Ophthalmologists advance in their careers by keeping current with new technologies, medications, and tech­niques. Publishing articles in respected medical journals, such as the Journal of the American Medical Association, is another avenue for professional enhancement. Many ophthalmologists combine research and teaching with a private practice. Others work as professors at universities or teaching hospitals and may advance to an adminis­trative position as the head of a university or hospital ophthalmology department.

Earnings

Ophthalmologists’ salaries vary by the size of the hos­pital or health care facility where they work and the city or town where they practice. Other factors affect­ing salary include the ophthalmologist’s practice, hours worked per week, and professional reputation. According to Physicians Search, a physician recruitment agency, average starting salaries for ophthalmologists ranged from $120,000 to $190,000 in 2004. Ophthalmologists in practice for three years or more earned salaries that ranged from $161,763 to $417,000, with an average of $256,872.

Work Environment

The offices and examining rooms of most ophthalmolo­gists are well equipped, attractive, well lighted, and well ventilated. There is usually at least one nurse-receptionist on the ophthalmologists’ staff, and there may be several nurses, a laboratory technician, one or more secretaries, a bookkeeper, or receptionist.

Ophthalmologists usually see patients by appoint­ments that are scheduled according to individual require­ments.

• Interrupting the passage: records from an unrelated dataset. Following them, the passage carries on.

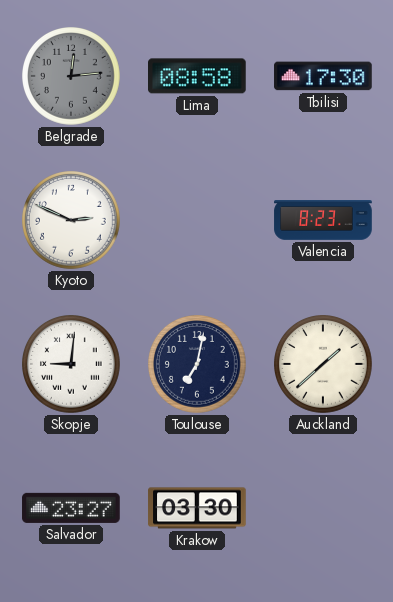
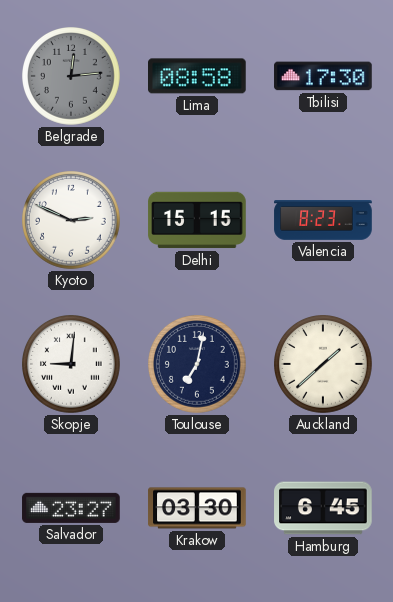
Delhi: none -> 15:15
Hamburg: none -> 6:45
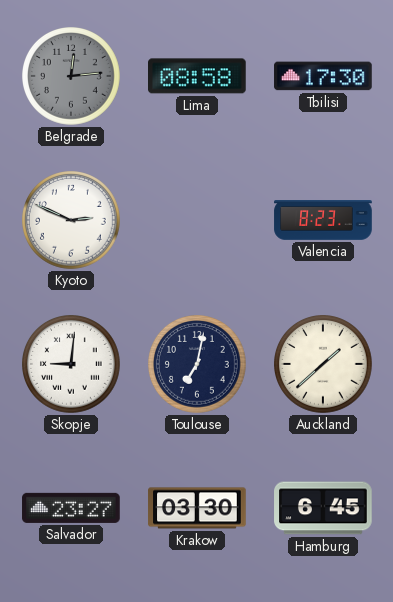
Delhi: 15:15 -> none
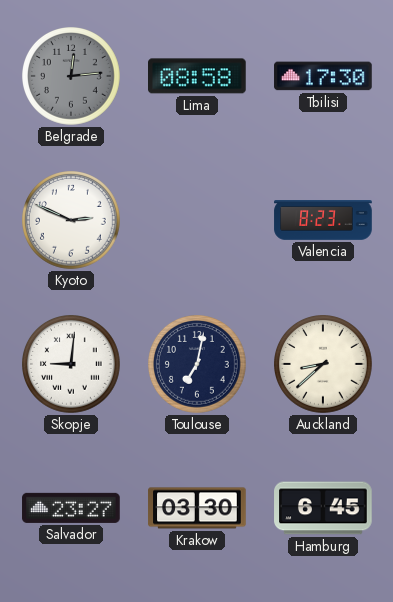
Auckland: 1:38 -> 8:38
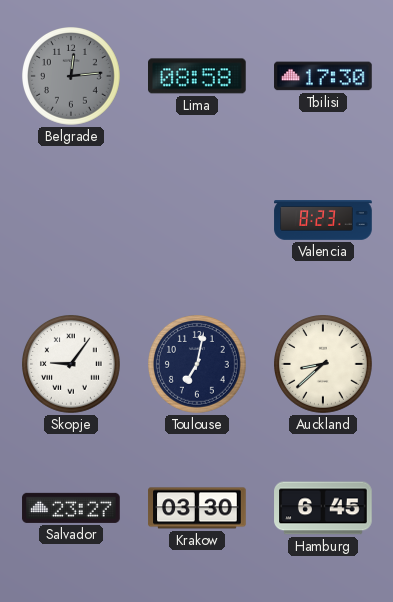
Kyoto: 2:49 -> none
Skopje: 9:01 -> 9:06
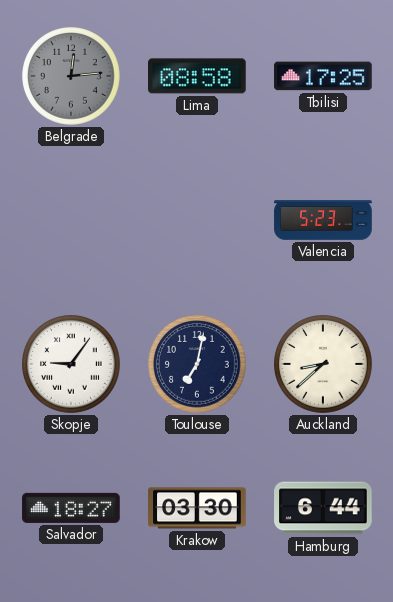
Tbilisi: 17:30 -> 17:25
Valencia: 8:23 -> 5:23
Salvador: 23:27 -> 18:27
Hamburg: 6:45 -> 6:44
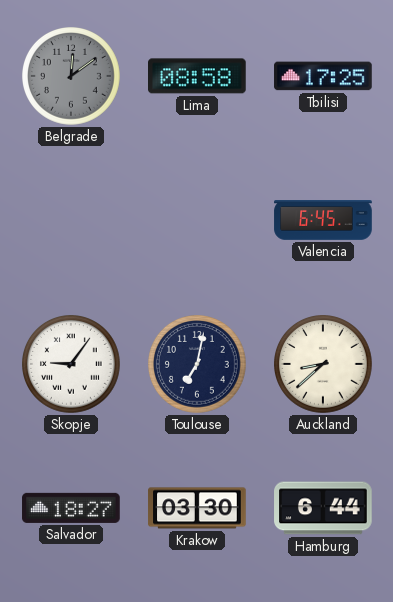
Belgrade: 12:14 -> 12:09
Valencia: 5:23 -> 6:45
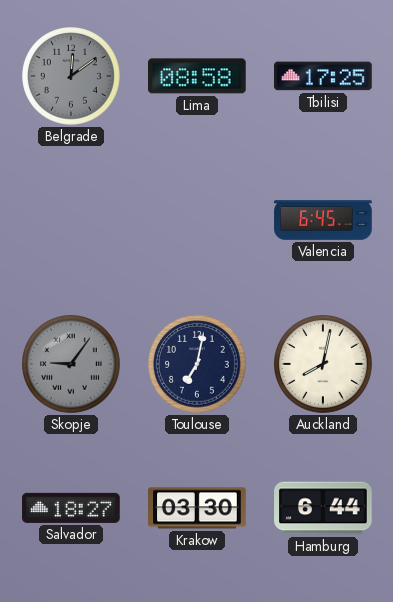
Skopje dial: white -> grey
Auckland: 8:38 -> 8:02
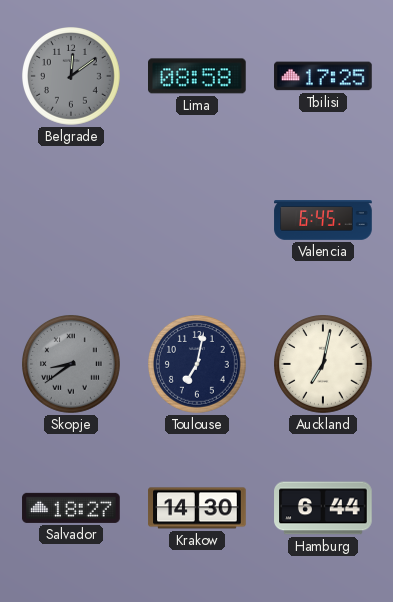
Skopje: 9:06 -> 8:39
Auckland: 8:02 -> 7:02
Krakow: 03:30 -> 14:30
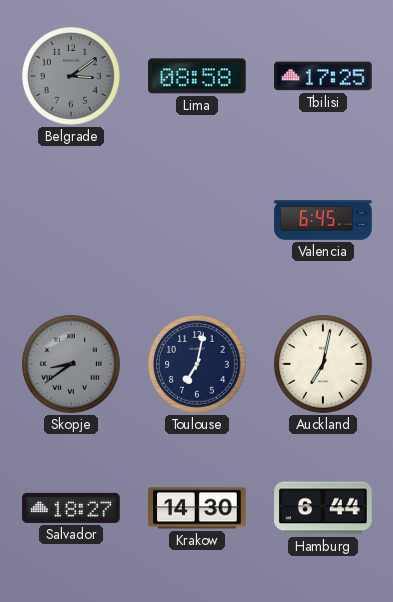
Belgrade: 12:09 -> 3:09
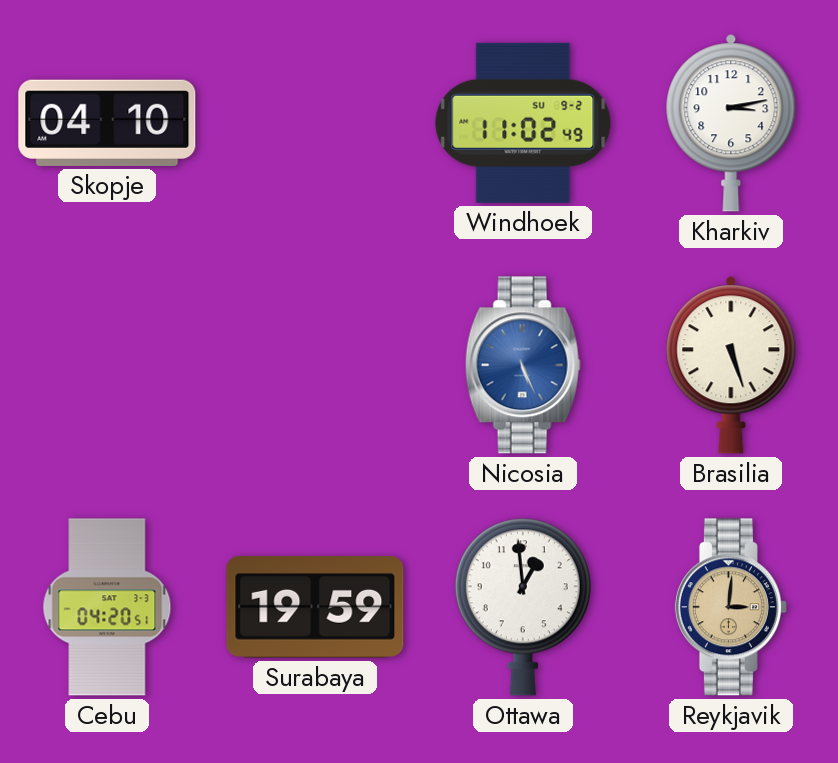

They may reserve all mornings for hospital visits and surgery. They may see patients in the office only on certain days of the week.

Ophthalmologists in academic medicine or in research have regular hours, work under good physical condi­tions, and often determine their own workload. Teaching and research ophthalmologists alike are usually provided with the best and most modern equipment.

Ophthalmologist Career Outlook

Employment growth for all physicians is projected to be faster than the average through 2014, according to the Occupational Outlook Handbook. However, the demand for specialty care may provide more job oppor­tunities for ophthalmologists and other specialists. The increasing number of elderly people will drive demand for vision care. Also, new technology (such as a wider use of lasers to correct vision problems) will allow doc­tors to treat and detect vision disease and impairments that were previously treatable by invasive surgery or eyewear.